A third place would be to create a course within Reserves Direct in which we place all the recordings. This initially seems to me to be the best idea, as an RD course is (or was, when I last fiddled with them) something that anyone on campus can enroll in, regardless of actual class status. This would mean that those outside the English Department could have access to the talks. Although the pool of access would be larger, it would still be restricted to the Emory community and those who have a network ID.

In any case, I'm interested in this project, and I think it would be a worthwhile addition to Emory's expanding digital "collections." But what do you think?

Finally, in my opinion, the copyright issues are primary and I doubt that we could overcome them without the full support of the faculty/department. Is this something we should pursue?

Linda Bree Talk

You can know access the lecture Linda Bree of Cambridge UP on Tuesday, March 20, 2007 on the state of publishing. You can get it from my high powered and well-designed website (thanks TLC!).
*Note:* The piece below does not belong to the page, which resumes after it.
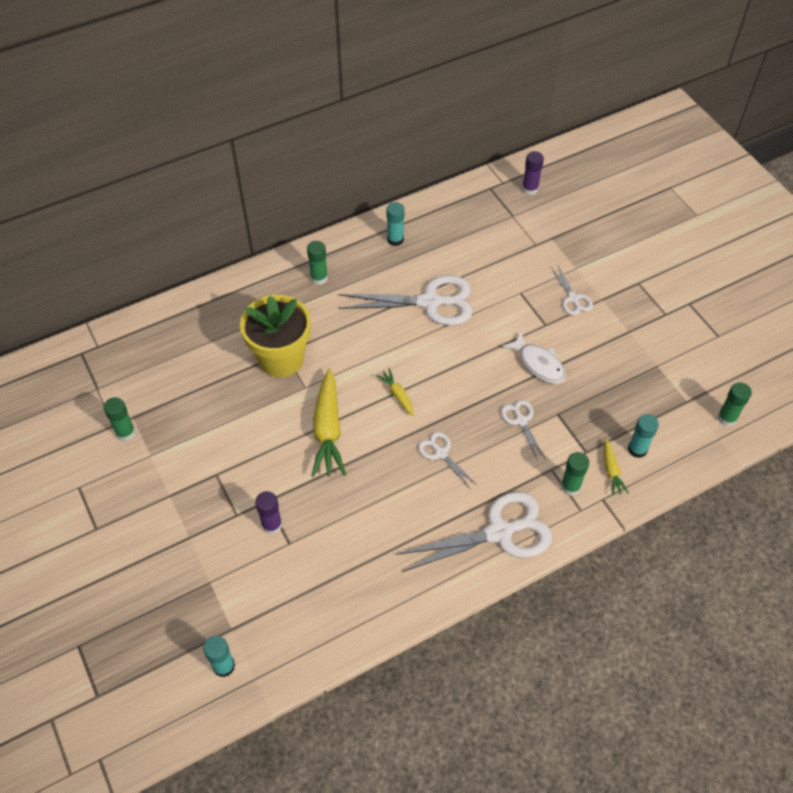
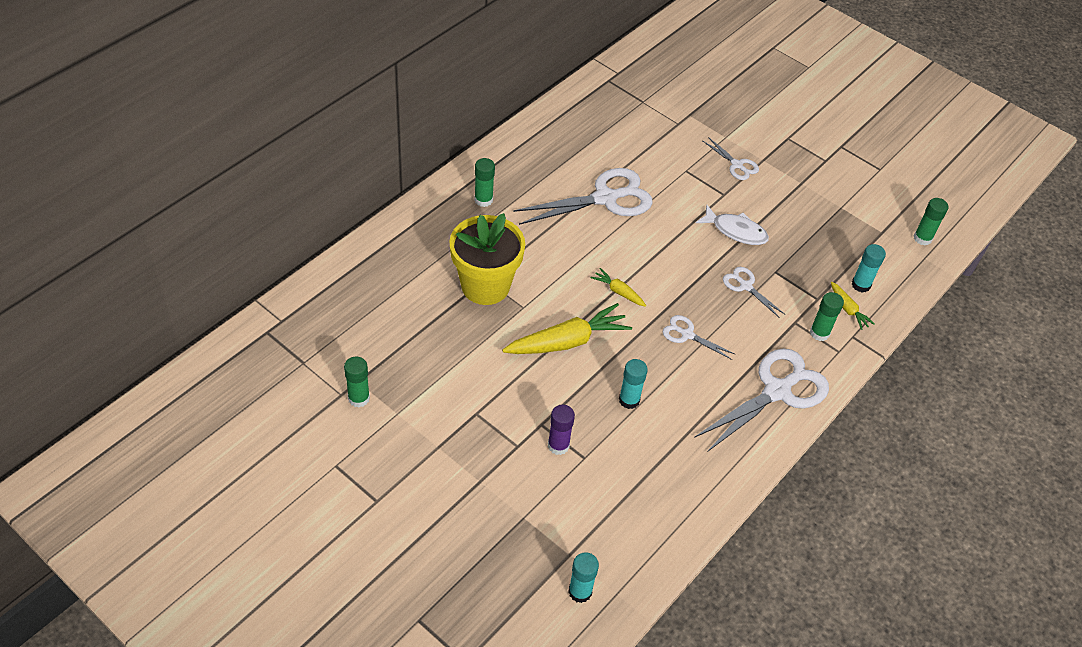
camera: 25 degrees left, 5 degrees down
(328, 430) = (567, 341): yellow carrot -> yellow carrot turned 90 degrees counterclockwise
(395, 239) = (541, 147): turquoise glue stick -> turquoise glue stick (629, 400)
(530, 189) = (646, 74): purple glue stick -> none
I found the talk to cover a lot of things that I already knew. I felt the most valubale part came after she finished, when we got to do Q&A. This is around the 40-minute mark.

Enjoy!

Labels: , ,

Monday, March 19, 2007

Close Reading

I think this post by Dr. Crazy on close reading is worth looking at. I also think her strategies for teaching close reading sound promising. And perhaps other people have thoughts on the matter or effective strategies of their own to share.

Thursday, March 15, 2007

Free Times Select

The NYTimes is giving free Times Select subscriptions to anyone with a university email address.

Labels: ,

Tuesday, March 13, 2007

To market, to market...

For some reason, it occurred to me today that about 3/4 (maybe more) of this blog's devoted readers will be going on the market this fall. So, here are three things you can do in the coming weeks.

1) Send off that article before April 15. (Anything later than that risks not getting reviewed until after the fall.)

2) Sometime before the end of the semester, talk to the members of your committee. Discuss a timeline for completion and the fact that you are going to be going on the market in the fall. (You want your letter writers to be warming up over the summer.)

3) Write, write, write. (The best thing you can do for yourself is to have a brilliant dissertation. And most dissertations become more brilliant the more you work on them.)

If you don't have a copy of the unofficial job market guide, you can download one, for the time being, here.

Wednesday, March 07, 2007

Lit. Crit. and Journalism

This Scott McLemee article at InsideHigherEd reminds me that I have been thinking about whether to try to organize something on writing for a non-academic audience next year. I wonder how many people would be interested. I also wonder whether anyone would be willing to attend a writing workshop over a day or two if there weren't the usual Emory shining carrot attached. My idea would be to invite someone with a Ph.D. who has experience placing book reviews and articles in a variety of publications.

Friday, March 02, 2007

Laughing on the Outside, Crying on the Inside

A friend just sent me a link to The University of Chicago Writing Program website. It has a very interesting grammar page, but the toys section is my favorite. The Sentence of the Week offers real-world examples of awful writing and then explains what's wrong with them. The Virtual Academic (who is joined on Fridays by the Virtual Critic) produces random academic sentences that had me shaking my head and laughing out loud. If you're really bored (or just stuck in the middle of your seminar paper, conference talk, dissertation, etc.), try the Make Your Own Academic Sentence page. I suspect that this last little toy may be responsible for producing half of the academic articles that I have recently read.

Thursday, March 01, 2007

New media egg on old media face

I don't know why I was so tickled by the editor's note in the New Yorker that just arrived in my mailbox, but I was. You can read about it here.